Open rplzzz opened this issue 7 years ago • 4 comments

We do a lot of scaling stuff by base year ratios. Specifically, we compute the ratio of a time series to its base year value, and then we find the base year value of some other quantity and multiply the ratio series by that base year value. This seems like a good candidate for refactoring into a utility function, since we waste a lot of lines of code rediscovering this idiom everywhere it is used.

However, it may be that as we work forward in the data pipeline we don't do this so much anymore (i.e., we're working off of time series from previous stages where this was already done). The question is, is there enough value in whatever instances of this operation are still ahead to justify doing the refactoring?
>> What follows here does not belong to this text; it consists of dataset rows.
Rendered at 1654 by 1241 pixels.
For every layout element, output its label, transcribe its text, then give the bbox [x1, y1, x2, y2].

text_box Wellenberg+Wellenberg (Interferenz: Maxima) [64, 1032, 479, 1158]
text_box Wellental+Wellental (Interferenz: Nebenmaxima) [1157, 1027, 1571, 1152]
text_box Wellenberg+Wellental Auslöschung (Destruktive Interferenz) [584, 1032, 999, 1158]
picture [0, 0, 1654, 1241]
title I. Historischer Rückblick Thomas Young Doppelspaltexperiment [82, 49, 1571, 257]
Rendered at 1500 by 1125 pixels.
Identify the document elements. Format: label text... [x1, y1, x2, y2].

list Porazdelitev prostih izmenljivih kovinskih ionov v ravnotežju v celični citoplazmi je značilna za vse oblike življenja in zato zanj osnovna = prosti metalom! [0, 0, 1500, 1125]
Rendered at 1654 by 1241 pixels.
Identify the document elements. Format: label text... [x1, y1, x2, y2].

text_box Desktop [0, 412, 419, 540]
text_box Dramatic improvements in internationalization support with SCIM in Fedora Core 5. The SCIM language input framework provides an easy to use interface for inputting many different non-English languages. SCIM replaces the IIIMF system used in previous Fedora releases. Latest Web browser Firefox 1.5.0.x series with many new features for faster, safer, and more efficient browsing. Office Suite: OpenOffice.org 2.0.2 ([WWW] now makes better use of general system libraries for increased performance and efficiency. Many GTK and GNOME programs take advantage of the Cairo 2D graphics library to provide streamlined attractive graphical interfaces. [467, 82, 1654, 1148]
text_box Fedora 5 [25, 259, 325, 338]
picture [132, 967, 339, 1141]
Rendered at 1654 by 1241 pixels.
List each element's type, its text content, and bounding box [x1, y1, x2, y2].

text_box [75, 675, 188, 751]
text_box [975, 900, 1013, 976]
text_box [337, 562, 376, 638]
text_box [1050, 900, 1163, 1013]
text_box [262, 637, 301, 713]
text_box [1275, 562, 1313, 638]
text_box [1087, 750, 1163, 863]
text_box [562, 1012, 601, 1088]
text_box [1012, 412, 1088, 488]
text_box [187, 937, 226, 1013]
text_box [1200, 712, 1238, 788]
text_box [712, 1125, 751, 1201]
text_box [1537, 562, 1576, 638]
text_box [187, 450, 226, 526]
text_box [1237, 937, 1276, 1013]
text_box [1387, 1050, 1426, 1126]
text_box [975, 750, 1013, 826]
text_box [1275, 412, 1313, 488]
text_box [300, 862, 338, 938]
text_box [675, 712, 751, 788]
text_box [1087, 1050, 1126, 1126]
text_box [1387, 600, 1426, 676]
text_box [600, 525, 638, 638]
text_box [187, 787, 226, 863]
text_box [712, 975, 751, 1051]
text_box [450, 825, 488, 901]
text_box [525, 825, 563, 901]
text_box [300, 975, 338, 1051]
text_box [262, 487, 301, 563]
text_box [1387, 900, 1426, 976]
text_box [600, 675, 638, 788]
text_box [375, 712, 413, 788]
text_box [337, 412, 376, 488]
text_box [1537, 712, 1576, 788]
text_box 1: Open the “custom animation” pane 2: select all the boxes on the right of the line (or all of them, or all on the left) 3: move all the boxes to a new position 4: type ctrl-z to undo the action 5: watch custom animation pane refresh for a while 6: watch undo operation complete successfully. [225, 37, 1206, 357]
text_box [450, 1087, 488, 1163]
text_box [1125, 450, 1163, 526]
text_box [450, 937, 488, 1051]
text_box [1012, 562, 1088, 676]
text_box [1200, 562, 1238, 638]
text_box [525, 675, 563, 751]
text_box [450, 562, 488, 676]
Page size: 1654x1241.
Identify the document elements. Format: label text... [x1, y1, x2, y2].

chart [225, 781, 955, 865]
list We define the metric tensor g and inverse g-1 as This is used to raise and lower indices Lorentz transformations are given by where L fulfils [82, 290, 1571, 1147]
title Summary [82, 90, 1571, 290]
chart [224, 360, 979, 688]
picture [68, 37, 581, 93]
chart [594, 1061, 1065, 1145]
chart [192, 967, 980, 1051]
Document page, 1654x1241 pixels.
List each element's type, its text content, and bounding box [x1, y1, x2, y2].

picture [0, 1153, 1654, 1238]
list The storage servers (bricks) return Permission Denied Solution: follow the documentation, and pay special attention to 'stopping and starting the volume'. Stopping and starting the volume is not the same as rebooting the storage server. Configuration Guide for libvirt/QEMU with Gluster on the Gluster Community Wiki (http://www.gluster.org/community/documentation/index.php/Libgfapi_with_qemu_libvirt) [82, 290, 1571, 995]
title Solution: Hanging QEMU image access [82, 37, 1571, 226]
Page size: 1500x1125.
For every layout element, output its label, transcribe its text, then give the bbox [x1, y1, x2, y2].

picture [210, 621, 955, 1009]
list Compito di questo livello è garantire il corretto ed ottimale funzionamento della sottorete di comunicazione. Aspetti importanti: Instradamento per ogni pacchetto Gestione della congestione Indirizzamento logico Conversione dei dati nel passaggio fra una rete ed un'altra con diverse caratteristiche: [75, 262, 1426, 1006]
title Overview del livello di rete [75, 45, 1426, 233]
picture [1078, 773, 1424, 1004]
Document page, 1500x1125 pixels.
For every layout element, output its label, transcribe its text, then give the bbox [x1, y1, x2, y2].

rplzzz avatar May 03 '17 13:05 rplzzz

I definitely agree that this may be a good candidate. Tagging @pkyle for his thoughts on how much more for this is out there.

bpbond avatar May 04 '17 02:05 bpbond

Hmm...not sure how common it is, and the method here is pretty similar to others that might be captured under a similar function, or even the same one. Off the top of my head, it's used in socioeconomics for merging historical and future data, in the energy sector for computing industrial sector output and income elasticities (L232), in the ag sector for merging historical and projected yield, in land for estimating land cover prior to 1971. WRT the broader applications, there many of instances of scaling and/or expanding one year's portional allocations to other years. However I don't know that a function would be easier or more transparent than just implementing the individual steps?

pkyle avatar May 04 '17 18:05 pkyle

Abstracting an operation like that is always better than implementing the individual steps, both for productivity and reliability. The question here is, have we already done this as many times as we're going to do it, or are there still gains to be had?

rplzzz avatar May 05 '17 13:05 rplzzz

I don't know; if I had to guess I'd say 60% of the instances of this are already done, and 40% remain. Totally made up tho.